Your goal: Up to and including the line that holds "G04 #@! TF.FileFunction,Soldermask,Top*", copy every line of the records below exactly, starting at the first; leave pictures out.

▬▬▬

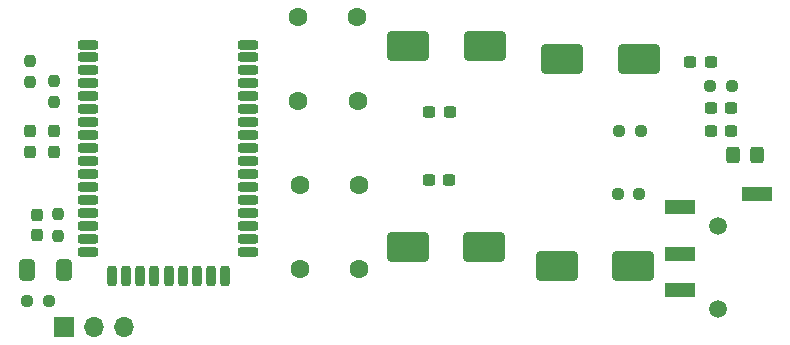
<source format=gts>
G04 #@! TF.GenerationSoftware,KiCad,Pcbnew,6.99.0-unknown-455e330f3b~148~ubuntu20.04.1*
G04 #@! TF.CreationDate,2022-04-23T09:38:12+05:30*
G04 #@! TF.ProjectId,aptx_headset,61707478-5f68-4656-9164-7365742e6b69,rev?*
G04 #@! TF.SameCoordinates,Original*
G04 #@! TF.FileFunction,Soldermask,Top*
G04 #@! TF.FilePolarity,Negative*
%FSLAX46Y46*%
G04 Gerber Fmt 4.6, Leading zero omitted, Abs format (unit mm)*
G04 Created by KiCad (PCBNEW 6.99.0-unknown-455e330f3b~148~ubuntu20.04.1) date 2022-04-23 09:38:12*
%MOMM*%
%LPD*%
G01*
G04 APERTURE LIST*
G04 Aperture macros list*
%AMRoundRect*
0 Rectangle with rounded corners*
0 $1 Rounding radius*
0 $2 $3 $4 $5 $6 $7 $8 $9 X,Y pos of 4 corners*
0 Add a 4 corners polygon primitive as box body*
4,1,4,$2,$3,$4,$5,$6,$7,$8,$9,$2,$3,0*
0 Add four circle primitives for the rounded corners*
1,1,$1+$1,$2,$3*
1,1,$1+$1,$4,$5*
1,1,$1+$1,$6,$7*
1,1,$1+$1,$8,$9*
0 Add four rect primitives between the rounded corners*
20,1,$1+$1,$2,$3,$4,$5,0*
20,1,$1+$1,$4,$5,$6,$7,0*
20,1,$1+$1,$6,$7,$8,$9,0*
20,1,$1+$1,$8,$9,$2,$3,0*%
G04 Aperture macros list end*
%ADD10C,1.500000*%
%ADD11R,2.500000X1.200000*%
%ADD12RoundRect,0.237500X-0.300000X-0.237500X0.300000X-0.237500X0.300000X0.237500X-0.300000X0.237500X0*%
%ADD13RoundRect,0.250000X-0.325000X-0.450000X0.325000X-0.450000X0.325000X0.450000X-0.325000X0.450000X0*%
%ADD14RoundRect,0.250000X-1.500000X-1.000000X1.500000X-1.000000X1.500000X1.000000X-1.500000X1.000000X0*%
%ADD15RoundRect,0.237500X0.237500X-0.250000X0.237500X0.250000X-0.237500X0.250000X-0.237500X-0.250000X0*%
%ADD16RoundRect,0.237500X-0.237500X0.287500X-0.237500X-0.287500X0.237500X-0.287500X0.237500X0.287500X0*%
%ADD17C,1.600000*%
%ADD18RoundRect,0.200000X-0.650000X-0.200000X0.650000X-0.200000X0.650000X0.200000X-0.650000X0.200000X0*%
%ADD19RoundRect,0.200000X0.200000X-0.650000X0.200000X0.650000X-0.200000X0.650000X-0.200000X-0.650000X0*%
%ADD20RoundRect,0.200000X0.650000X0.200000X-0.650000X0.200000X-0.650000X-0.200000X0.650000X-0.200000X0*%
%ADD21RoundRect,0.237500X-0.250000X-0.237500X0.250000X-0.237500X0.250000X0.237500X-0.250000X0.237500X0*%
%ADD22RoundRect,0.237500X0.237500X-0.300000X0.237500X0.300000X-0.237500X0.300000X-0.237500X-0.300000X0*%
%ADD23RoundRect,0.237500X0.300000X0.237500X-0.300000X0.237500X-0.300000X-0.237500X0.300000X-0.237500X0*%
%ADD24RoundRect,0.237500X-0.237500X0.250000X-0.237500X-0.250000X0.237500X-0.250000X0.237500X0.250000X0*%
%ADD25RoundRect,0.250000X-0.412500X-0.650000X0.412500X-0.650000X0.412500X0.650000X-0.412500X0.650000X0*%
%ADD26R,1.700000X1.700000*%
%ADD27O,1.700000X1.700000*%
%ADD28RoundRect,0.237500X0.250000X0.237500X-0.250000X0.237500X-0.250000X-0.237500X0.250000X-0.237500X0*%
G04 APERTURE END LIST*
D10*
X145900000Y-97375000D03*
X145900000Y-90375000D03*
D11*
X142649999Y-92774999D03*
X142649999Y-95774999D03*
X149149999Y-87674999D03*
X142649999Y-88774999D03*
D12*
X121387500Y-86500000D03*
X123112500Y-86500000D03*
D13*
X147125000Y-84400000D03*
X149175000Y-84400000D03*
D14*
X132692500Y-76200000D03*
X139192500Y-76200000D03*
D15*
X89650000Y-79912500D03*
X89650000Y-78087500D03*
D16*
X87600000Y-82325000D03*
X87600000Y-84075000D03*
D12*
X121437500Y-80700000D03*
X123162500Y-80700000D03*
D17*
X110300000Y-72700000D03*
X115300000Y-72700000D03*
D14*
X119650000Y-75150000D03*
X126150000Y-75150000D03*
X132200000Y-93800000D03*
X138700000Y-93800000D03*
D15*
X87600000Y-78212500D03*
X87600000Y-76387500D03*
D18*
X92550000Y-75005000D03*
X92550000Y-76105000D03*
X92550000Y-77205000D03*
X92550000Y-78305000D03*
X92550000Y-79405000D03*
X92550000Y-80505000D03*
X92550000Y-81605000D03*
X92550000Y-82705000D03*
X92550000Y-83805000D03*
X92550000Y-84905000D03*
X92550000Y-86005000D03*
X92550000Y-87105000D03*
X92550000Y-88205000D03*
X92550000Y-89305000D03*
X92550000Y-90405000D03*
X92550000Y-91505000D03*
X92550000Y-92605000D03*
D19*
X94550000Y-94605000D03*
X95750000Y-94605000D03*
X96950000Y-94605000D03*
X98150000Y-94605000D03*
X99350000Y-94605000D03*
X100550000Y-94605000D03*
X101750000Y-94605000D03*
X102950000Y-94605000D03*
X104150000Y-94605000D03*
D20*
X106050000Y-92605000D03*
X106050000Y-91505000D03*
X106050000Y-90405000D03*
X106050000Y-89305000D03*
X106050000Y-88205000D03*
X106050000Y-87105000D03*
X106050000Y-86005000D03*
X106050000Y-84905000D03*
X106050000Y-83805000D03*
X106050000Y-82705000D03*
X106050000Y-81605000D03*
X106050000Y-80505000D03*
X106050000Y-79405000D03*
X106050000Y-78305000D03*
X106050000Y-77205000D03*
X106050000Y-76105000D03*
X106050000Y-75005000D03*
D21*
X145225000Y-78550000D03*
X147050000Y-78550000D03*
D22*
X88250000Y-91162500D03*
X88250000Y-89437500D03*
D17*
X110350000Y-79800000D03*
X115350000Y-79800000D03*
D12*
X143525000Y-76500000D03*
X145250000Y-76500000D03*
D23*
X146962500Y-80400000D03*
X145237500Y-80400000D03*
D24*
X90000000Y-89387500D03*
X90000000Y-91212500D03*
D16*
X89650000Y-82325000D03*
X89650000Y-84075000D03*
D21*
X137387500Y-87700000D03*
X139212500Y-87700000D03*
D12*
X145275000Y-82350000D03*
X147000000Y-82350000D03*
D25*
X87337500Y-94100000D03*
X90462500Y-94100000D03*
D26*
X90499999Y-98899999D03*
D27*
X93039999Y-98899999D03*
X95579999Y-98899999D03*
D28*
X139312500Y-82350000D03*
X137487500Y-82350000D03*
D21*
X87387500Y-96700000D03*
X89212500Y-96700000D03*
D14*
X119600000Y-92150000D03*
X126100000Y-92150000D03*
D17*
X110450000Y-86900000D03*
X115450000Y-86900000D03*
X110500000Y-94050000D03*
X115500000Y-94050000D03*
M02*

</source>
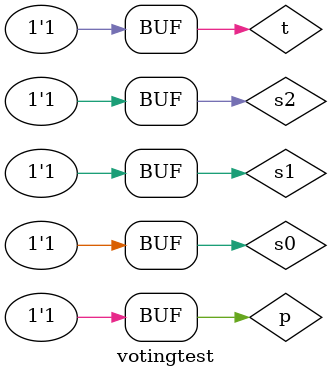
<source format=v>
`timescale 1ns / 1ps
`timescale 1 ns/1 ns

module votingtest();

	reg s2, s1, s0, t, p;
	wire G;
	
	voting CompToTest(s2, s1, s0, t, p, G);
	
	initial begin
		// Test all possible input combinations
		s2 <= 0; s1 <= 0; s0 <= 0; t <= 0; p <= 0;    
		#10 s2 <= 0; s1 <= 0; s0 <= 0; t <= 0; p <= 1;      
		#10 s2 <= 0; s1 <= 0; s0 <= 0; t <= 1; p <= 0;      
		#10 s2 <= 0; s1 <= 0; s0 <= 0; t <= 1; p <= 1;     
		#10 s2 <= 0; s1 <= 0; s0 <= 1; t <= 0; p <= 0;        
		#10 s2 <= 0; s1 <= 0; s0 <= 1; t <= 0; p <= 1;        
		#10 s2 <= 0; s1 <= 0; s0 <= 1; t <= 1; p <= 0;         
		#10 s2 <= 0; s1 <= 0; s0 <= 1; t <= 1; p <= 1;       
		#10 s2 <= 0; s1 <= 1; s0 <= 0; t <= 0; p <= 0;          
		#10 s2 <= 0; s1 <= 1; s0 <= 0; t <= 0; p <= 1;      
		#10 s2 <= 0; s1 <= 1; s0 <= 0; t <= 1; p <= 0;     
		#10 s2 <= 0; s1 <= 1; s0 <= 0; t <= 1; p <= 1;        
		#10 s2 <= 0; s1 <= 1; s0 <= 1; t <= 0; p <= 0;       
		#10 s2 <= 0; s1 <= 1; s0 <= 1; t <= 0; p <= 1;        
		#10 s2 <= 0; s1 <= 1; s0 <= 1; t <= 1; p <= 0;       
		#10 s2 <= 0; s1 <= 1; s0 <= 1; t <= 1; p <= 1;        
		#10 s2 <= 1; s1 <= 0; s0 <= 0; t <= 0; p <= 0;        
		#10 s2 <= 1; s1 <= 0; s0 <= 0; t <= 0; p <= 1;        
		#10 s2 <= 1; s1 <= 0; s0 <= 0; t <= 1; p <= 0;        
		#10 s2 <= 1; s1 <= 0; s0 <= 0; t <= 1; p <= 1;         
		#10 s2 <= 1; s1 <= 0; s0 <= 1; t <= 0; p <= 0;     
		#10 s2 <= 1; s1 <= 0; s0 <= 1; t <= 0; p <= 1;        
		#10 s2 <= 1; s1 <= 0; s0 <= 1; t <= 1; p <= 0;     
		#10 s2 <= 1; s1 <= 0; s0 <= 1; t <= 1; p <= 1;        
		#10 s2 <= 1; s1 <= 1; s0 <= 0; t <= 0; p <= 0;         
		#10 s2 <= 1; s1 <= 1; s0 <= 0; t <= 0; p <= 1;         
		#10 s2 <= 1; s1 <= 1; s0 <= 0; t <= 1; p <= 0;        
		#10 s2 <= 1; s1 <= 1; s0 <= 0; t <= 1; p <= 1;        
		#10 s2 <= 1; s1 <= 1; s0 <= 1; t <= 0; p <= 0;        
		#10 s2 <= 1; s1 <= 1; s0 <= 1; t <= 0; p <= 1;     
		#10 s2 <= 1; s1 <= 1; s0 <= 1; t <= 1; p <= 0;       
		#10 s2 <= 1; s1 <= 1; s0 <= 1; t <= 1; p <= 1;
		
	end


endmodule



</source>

▬▬▬

Response below:
<source format=gts>
G04 #@! TF.GenerationSoftware,KiCad,Pcbnew,6.99.0-unknown-455e330f3b~148~ubuntu20.04.1*
G04 #@! TF.CreationDate,2022-04-23T09:38:12+05:30*
G04 #@! TF.ProjectId,aptx_headset,61707478-5f68-4656-9164-7365742e6b69,rev?*
G04 #@! TF.SameCoordinates,Original*
G04 #@! TF.FileFunction,Soldermask,Top*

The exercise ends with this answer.